--- DOCUMENT EXCERPT Enclosed Below ---

This elevated station has two side platforms and three tracks. The center express track is used by the rush hour peak direction <7> express train. Both platforms have beige windscreens and brown canopies with green roofs along the entire length except for a small section at the south end, which has only a windscreen on the eastbound side and a waist-high steel fence on the westbound side.

This is the southernmost (geographical west) station on the IRT Flushing Line that is on a steel viaduct above Roosevelt Avenue. West of this station, the line curves and becomes a concrete viaduct above Queens Boulevard until 32nd Place.

===Exits===
This station has two entrances. The full-time one is a wooden elevated station house beneath the tracks at the south end. It has a single staircase to each platform, waiting area that allows free transfer between directions, turnstile bank, token booth, and two staircases to the street, one to each western corner of 52nd Street and Roosevelt Avenue.

--- End of Enclosed DOCUMENT EXCERPT ---

(PROBLEM TO WORK ON) Continue the description of the elevated IRT Flushing Line station from the end of the passage above. The data that follows comes from a different source than the text above.

--- LISTED RECORDS Enclosed Below ---

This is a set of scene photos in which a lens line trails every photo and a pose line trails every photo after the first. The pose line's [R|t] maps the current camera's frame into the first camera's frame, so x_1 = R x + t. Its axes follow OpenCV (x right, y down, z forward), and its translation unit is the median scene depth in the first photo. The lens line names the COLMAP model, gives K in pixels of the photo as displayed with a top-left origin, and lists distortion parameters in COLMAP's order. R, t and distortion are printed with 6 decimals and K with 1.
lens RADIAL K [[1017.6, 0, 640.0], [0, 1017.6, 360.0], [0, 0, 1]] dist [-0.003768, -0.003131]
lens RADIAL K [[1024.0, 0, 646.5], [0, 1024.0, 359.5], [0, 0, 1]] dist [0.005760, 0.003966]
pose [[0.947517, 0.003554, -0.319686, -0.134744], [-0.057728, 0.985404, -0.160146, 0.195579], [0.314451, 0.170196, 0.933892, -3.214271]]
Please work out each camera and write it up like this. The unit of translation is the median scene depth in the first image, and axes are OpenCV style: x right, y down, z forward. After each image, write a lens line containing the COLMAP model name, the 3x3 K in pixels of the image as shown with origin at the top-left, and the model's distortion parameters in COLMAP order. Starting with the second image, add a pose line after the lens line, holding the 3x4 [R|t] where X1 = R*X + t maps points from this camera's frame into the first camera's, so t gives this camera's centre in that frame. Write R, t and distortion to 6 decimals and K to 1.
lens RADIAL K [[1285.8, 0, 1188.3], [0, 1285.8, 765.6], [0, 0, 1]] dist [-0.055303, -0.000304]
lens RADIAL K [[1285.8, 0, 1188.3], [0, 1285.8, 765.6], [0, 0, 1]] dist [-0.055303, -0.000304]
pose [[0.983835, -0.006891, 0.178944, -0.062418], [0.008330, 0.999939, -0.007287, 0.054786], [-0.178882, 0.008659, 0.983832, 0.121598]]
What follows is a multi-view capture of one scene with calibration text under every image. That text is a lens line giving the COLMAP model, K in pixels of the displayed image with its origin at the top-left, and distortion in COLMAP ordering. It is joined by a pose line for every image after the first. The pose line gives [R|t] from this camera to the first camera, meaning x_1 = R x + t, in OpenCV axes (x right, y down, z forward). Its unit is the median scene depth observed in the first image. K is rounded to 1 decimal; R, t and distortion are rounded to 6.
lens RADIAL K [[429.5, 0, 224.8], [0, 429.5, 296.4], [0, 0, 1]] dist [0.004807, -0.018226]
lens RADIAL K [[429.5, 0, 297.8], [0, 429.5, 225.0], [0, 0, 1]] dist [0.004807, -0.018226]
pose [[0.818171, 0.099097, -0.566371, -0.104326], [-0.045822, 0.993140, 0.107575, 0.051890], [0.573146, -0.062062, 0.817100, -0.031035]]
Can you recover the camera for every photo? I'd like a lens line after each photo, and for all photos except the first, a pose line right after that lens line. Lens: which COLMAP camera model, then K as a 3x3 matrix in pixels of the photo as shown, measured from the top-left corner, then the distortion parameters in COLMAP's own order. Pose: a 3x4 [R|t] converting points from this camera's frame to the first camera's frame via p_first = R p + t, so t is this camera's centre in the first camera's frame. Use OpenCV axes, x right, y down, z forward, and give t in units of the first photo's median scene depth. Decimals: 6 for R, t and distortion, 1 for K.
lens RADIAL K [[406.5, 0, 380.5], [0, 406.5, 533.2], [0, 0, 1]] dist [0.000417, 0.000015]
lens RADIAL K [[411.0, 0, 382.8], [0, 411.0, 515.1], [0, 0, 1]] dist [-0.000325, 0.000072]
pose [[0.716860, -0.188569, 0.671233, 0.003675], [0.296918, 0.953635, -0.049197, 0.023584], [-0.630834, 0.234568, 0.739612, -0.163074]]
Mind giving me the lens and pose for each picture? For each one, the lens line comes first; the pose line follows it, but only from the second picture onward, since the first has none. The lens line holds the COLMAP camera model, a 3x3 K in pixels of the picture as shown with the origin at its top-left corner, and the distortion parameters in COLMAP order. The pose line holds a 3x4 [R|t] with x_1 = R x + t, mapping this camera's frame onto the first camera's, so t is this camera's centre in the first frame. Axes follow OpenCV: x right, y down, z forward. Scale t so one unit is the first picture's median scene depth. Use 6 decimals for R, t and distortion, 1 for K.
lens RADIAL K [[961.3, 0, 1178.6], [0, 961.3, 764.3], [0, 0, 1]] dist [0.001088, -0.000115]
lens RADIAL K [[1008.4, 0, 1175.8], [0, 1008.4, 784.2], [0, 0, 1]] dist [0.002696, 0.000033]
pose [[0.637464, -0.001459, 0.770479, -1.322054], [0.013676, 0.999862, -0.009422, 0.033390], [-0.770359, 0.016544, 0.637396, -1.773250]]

--- End of Enclosed LISTED RECORDS ---

(TASK OUTPUT)
The other entrance is at the station's extreme north (geographical east) end. A single canopied staircase from each platform goes down a landing outside of a now-closed elevated station house beneath the tracks. A single HEET turnstile provides entrance/exit from the station before a street stair goes down 53rd Street and Roosevelt Avenue. The Manhattan-bound staircase is at the northeast corner while the Flushing-bound one is at the southeast corner.